The negative effects of the various exclusions enumerated above can be partially cured by upgrading the contractor’s program. We recommend the following:

  • Professional Exclusion. Ensure a limited contactor’s professional exclusion (CG 22 79 or CG 22 80) is used in lieu of engineering or construction management exclusions.
  • Combined Contractor’s Pollution and Professional Liability policy. This will fill the gap left by the total pollution and the poisonous substance exclusions. The basic policy form, as written, provides a substantial amount of coverage by exceptions in the language. But the now common “total pollution exclusion” removes all coverage. The contractor’s professional liability coverage will pick up design build liability exposures along with limited general contractor liability for defective supervision. This coverage is quite complex and should not be left to the layman to interpret.
  • Builder’s Risk and Installation Floaters. These insure that work not yet accepted under the owner’s property is covered. No GL policy will cover damage to work where title has not passed. You can’t be liable to yourself! In the event of a fire before owner acceptance the GC may be paying for the damage.
  • Employment Practices Liability Coverage. Claims for employment related actions are increasing rapidly. You can’t be without this coverage.

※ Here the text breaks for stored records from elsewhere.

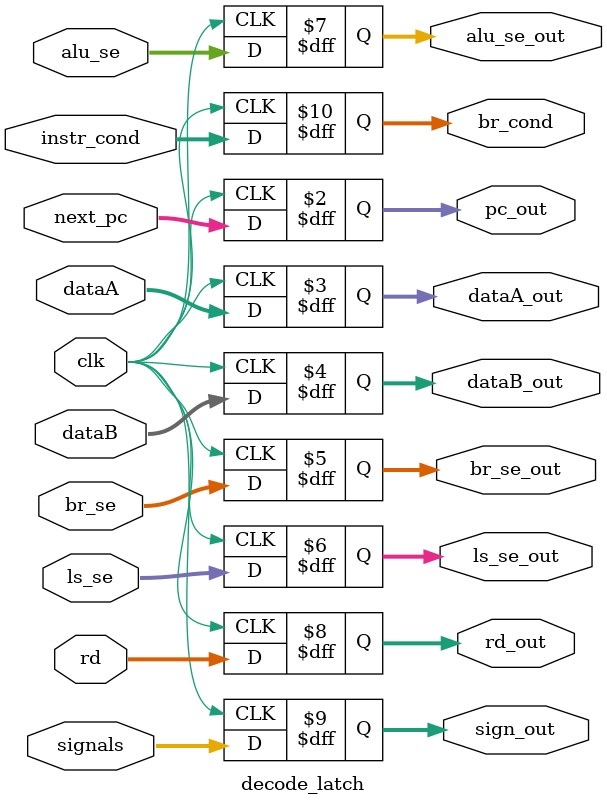
<source format=v>
`timescale 1ns / 1ps
module decode_latch(
//input control signals in the future
			input clk,
			input [31:0] next_pc,
			input [31:0] dataA, dataB,
			input [31:0] br_se,             //branch sign extended   
			input [31:0] ls_se,             //load / store sign extended
			input [31:0] alu_se,            // alu sign extended
			input [3:0]  rd,
			input [10:0] signals,
			input [3:0] instr_cond,
			//input [4:0]  rd, for immediate type
			output reg [31:0] pc_out,
			output reg [31:0] dataA_out, dataB_out,
			output reg [31:0] br_se_out,
			output reg [31:0] ls_se_out,
			output reg [31:0] alu_se_out,
			output reg [3:0] rd_out,
			output reg [10:0] sign_out,
			output reg [3:0] br_cond
					);
					
		always @ (posedge clk)
		begin
		pc_out <= next_pc;
		dataA_out <= dataA;
		dataB_out <= dataB;
		br_se_out <= br_se;
		ls_se_out <= ls_se;
		alu_se_out <= alu_se;
		rd_out <= rd;
		sign_out <= signals;
		br_cond <= instr_cond;
		end
endmodule
//still need to add control signals

</source>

A related coverage option that is inexpensive is Employee Benefits Liability.
  • Excess Coverage. It is best to purchase excess liability coverage that strictly follows the primary policy. Otherwise you will have an entire set of additional exclusions to bite you. Try to obtain coverage allowing for vertical exhaustion of limits. If not available, don’t assume contractual liability for noncontributory excess coverage. Ask your broker.
  • Cyber Liability. This coverage is highly recommended if you are handling credit card billing of any kind.
  • Directors & Officers Liability (D&O). This covers shareholder suits and other limited contract exposures. This is mandatory if you have outside shareholders.
  • Terrorism Coverage. This important coverage is often widely ignored. If you have any exposure in target locations such as high rises, churches etc., you should elect this option.

Don’t hesitate to obtain a copy of the policies of your subcontractors where high hazard exposures exist. The AGC long form subcontract provides for such.

The contracting community spends billions on insurance often without having a clue as to what their coverage includes (or excludes). Many of the policies sold to contractors today are done by inexperienced brokers with no legal background along with an inability to read the policies.